Wednesday, September 5, 2007

Post 1 Discourse Surrounding The Essay

“In reading an essay, I want to feel that I’m communing with a real person, and a person who cares about what he or she is writing. The words sound sentimental and trite, but the qualities are rare. For me, the ideal essay is not an assignment, to be dispatched efficiently and intelligently, but an exploration, a questioning, introspection. I want to see a piece of the essayist. I want to see a mind at work, imagining, spinning, struggling to grasp, and I won’t either. When you care about something, you continually grapple with it, because it is alive in you. It thrashes and moves, like all living things. When I’m reading a good essay, I feel that I’m going on a journey. The essayist is searching for something and taking me along. That something could be a particular idea, an unraveling of identity, a meaning in the wallow of observation and facts. The facts are important but never enough. An essay, for me, must go past the facts of the essayists own history, the personal memoir, are insufficient alone. Then facts of personal history provide anchor, but the essayist then swings in a wide arc on his anchor line, testing and pulling hard.”
-Alan Lightman
The quote that Alan Lightman made on his perspective of an essay is very interesting and original.
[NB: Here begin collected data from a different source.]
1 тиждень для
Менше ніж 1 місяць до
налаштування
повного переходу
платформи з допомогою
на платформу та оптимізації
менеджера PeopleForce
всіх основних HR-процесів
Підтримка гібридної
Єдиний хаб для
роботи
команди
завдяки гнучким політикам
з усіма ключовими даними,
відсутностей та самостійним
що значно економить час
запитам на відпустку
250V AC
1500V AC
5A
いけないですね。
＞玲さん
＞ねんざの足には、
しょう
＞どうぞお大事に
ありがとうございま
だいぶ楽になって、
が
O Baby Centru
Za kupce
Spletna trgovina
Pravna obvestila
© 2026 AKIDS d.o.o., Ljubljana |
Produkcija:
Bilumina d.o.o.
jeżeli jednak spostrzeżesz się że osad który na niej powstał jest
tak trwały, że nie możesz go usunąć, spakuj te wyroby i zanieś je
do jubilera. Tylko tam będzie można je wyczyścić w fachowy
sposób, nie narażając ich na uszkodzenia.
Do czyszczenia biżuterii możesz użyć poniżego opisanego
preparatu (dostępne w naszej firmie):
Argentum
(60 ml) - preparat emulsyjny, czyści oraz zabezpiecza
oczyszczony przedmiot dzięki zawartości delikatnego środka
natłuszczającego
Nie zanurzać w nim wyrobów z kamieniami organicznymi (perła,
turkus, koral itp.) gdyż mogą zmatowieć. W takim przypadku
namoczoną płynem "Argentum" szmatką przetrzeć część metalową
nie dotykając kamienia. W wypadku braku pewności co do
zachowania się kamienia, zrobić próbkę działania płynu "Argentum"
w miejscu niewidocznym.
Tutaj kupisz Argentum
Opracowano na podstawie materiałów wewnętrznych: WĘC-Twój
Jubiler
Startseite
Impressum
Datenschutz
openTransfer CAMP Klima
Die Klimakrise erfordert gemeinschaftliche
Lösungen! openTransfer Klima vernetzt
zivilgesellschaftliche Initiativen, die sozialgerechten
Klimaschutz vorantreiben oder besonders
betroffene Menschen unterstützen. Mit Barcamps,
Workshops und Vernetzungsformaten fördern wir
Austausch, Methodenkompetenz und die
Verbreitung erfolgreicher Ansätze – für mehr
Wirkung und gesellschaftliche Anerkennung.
When I first read the quote I thought for a second that I personally may have subconsciously written this because how Lightman feels about essays is extremely compatible to the way I view them as well.
When I am given an essay to write, I always write them more fluently and with more emotion when the topic to be written on is something I personally care for. Also, when writing about something I enjoy my mind tends to wander and my ideas on the subject begin to become more elaborate in nature. My views start to become more universal and almost persuasive and what I’m expressing seems to be relative to other people’s ideas. My writing starts to relate to my audience.
One thing about essay s being written in a non-concrete form is you really get to experience the essay and the writer. Like Lightman said, an essay becomes more enjoyable when you feel like the essay your reading is sentimental and imaginative. Essays in my view are to be unconventional, and give the reader a new experience every time someone reads your work, because no one wants to sit down to read an essay and become bored with the format or the concrete writing style, you want to keep the audience entertain and that’s the concept I believe Alan Lightman is attempting to portray.
My opinion and response to the quote is completely compliant to the views that Lightman is trying to express. Concrete and unimaginative essays are a bore to read. No essay is unreadable; it is just simply more pleasant to read an essay that has a more innovative composition.